Typically, these climbing plants are tolerant of a variety of soil types; however, moist, well-drained soil is preferable to the majority.

Of course, these plants will require watering. The key to proper water management, however, is to water deeply.

Avoid watering too often as this can stress or even kill the plant. Instead, allow the soil to dry out in between watering intervals. These climbing plants should be fertilized sparingly.

Trimming in late winter or early spring is imperative and should be done in order to help keep them within their boundaries as well as to encourage ongoing health.

Not all flowering vines are alike; they consist of different types. There are both annual and perennial varieties, herbaceous and woody cultivars, and there are deciduous and evergreen species. They also climb and spread in various ways.

A vertical close up picture of bright blue morning glory flowers, contrasting with the green foliage, pictured on a sunny day.
Morning Glory

Twining varieties have flexible stems that wrap or twine around an object. They also twist and turn into the path of other plants, where they wrap around them. This type includes morning glory, wisteria, honeysuckle, jasmine, and hyacinth bean.

Clinging varieties attach to surfaces with suckers or hooks, grabbing onto objects for support and adhering quite easily to walls. Virginia creeper, firethorn, and others such as ivies are good examples of this climbing type.

Tendril species have threadlike tendrils that twist around nearby objects and include clematis, passion flower, and sweet pea.

Leaning varieties simply sprawl over objects with long stems but require tying or weaving to keep them in place. Climbing roses are the most common species that has this growing characteristic.

A close up of pink and white clematis flowers growing in a rock garden.
Clematis cultivar ‘Piilu’

Most flowering vines require some type of support in order for them to fully flourish; therefore, you should provide them with a fence, trellis, pole, wall, etc. to satisfy their basic need to climb.

Heavier varieties like grape, wisteria, trumpet, and Dutchman’s pipe require a sturdy structure, such as a pergola or iron arbor, which can withstand their weight.

A vertical picture of a Dutchman's pipe vine with its unusual flower in the shape of a pipe, contrasting with the green foliage in soft focus in the background.
Dutchman’s pipe flower (Aristolochia ringens Vahl.)

Most flowering vines, however, are quite suitable for smaller structures such as trellises, fences, and posts.

Keep in mind, however, that each vine’s climbing abilities is crucial to not only the type of support structure you provide but also for proper training. Twining or tendril climbers will enjoy wrapping around a trellis, lattice, chain-link fence, or a mesh-covered pole.

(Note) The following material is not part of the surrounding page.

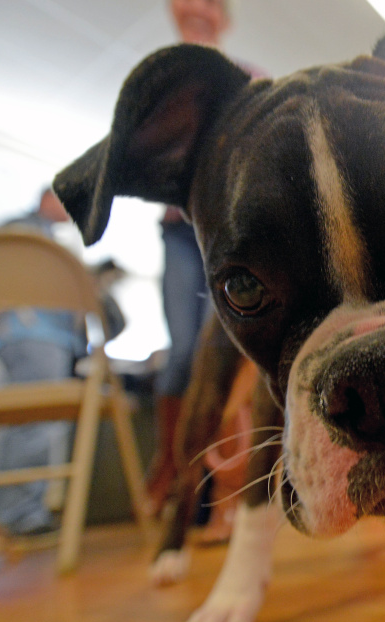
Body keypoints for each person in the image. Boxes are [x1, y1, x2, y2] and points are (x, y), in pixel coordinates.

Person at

Leaning varieties will need to be secured with twine or panty hose to a suitable structure such as a trellis or post. They can also be weaved into fencing, following the direction in which you want the plant to go.

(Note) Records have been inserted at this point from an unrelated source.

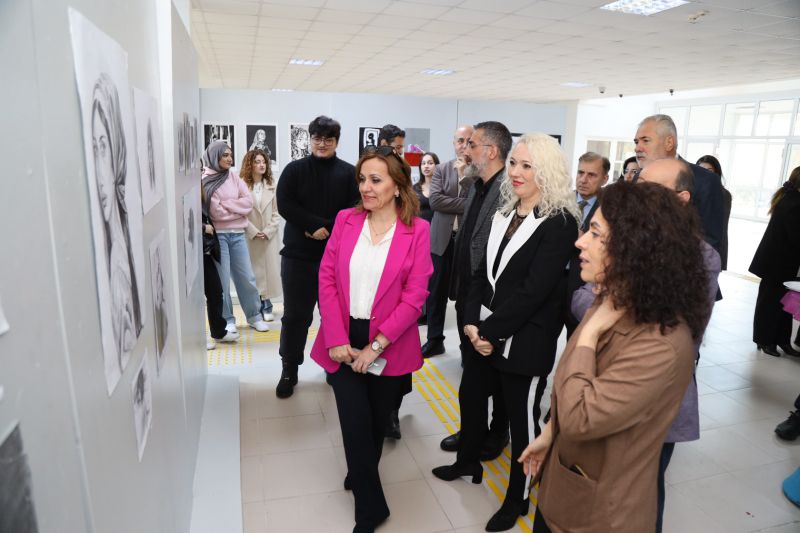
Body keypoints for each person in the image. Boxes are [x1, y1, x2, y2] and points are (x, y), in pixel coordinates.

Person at [519, 181, 711, 533]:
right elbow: (572, 386)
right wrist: (551, 433)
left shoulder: (662, 344)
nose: (580, 242)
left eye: (595, 234)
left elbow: (581, 416)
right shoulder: (614, 299)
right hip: (564, 491)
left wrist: (589, 333)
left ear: (635, 247)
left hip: (602, 515)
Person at [433, 134, 579, 532]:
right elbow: (481, 273)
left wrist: (488, 331)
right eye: (514, 163)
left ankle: (519, 496)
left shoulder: (560, 223)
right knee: (470, 395)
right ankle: (467, 462)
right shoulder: (505, 210)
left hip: (524, 340)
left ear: (546, 172)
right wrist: (469, 322)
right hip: (485, 331)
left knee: (521, 422)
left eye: (527, 166)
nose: (515, 172)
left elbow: (534, 291)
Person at [576, 158, 721, 533]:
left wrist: (609, 306)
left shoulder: (701, 258)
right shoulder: (624, 241)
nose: (639, 195)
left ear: (682, 199)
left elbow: (678, 331)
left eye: (651, 190)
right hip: (603, 383)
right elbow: (579, 298)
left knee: (639, 495)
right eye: (638, 185)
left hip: (655, 398)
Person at [310, 146, 432, 533]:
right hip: (344, 336)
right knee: (354, 421)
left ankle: (361, 471)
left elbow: (415, 297)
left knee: (378, 422)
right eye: (362, 179)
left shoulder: (417, 230)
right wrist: (335, 336)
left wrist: (376, 345)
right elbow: (327, 279)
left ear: (397, 185)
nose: (365, 187)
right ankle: (370, 508)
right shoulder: (346, 220)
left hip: (389, 340)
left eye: (375, 180)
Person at [440, 121, 512, 463]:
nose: (465, 150)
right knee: (472, 367)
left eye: (472, 144)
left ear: (491, 151)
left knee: (495, 370)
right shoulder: (476, 186)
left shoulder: (509, 190)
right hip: (468, 292)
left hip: (491, 297)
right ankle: (472, 430)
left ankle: (497, 432)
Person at [276, 115, 359, 398]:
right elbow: (285, 203)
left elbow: (354, 208)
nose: (322, 144)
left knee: (333, 317)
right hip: (297, 257)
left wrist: (327, 229)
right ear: (310, 139)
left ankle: (331, 366)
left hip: (335, 259)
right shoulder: (294, 170)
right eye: (317, 138)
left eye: (329, 139)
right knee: (295, 317)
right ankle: (289, 369)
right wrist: (312, 225)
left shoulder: (348, 173)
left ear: (337, 141)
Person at [91, 73, 143, 370]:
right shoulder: (111, 259)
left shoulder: (122, 264)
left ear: (118, 155)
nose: (100, 172)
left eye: (104, 147)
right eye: (94, 149)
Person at [201, 141, 270, 336]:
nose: (229, 159)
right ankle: (228, 320)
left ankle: (254, 316)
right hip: (219, 237)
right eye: (225, 155)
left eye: (230, 155)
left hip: (238, 234)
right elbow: (216, 213)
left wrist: (227, 204)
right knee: (223, 282)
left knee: (247, 277)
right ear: (214, 156)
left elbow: (247, 203)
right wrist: (236, 209)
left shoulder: (233, 176)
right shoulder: (206, 180)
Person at [634, 114, 724, 254]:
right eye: (636, 142)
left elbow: (710, 243)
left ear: (669, 142)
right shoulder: (637, 178)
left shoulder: (705, 181)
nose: (637, 148)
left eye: (645, 141)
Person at [423, 125, 475, 358]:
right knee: (436, 294)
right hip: (441, 242)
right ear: (454, 143)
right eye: (460, 140)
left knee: (465, 297)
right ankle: (435, 340)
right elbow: (435, 201)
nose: (463, 145)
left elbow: (479, 204)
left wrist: (465, 177)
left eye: (468, 141)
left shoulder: (480, 173)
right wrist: (468, 205)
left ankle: (466, 347)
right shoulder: (442, 169)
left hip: (467, 243)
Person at [749, 166, 800, 357]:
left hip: (783, 262)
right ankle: (764, 340)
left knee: (786, 303)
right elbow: (796, 236)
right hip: (777, 263)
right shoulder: (793, 202)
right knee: (770, 303)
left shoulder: (789, 198)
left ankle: (782, 340)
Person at [241, 149, 282, 322]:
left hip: (268, 236)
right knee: (252, 272)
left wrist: (267, 231)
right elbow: (240, 213)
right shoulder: (242, 185)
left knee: (269, 271)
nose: (262, 165)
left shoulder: (272, 184)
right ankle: (256, 306)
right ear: (250, 164)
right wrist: (252, 231)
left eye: (264, 161)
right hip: (250, 235)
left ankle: (267, 304)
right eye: (257, 162)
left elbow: (277, 212)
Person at [201, 202, 238, 350]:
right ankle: (197, 338)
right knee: (194, 300)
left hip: (205, 252)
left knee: (216, 291)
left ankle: (218, 331)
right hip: (190, 252)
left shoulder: (200, 196)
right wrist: (203, 228)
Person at [697, 155, 733, 270]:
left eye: (709, 170)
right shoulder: (691, 190)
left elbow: (719, 226)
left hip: (710, 247)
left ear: (716, 173)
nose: (705, 174)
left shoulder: (723, 194)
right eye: (701, 170)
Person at [414, 152, 438, 223]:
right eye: (423, 163)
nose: (426, 166)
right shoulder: (414, 189)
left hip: (438, 227)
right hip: (420, 228)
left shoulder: (443, 187)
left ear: (437, 166)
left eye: (430, 163)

Clinging types can be tied to a post, tree, or arbor. These can also adhere to walls, buildings, stone, or brick. Try to avoid growing them on the house or other outside structure, such as a shed.

A vertical picture of flowering wisteria on a trellis overhanging a stone pathway through a summer garden.

Aggressive varieties can cause damage to siding, shingles, and brick (if already unsound). Vines can also become destructive to trees, making them top heavy and resulting in the falling or breaking of trees.

Some of the more aggressive types, such as kudzu, can even strangle trees. This type is a common pest in the South where it engulfs everything within its reach, including old parked cars.

Flowering vines can be grown in hanging baskets, draping down or trained to grow up. This works especially well for smaller gardens and is a great way to take advantage of vertical space. They can also be grown in containers.

Place them in window boxes or set them on decks, patios, and balconies. No matter what size the garden space, there are a variety of ways to use flowering vines.

However, regardless of how you use them in your garden or landscape, these climbing plants should always be carefully researched in order to choose the proper growing habits for your particular area and needs.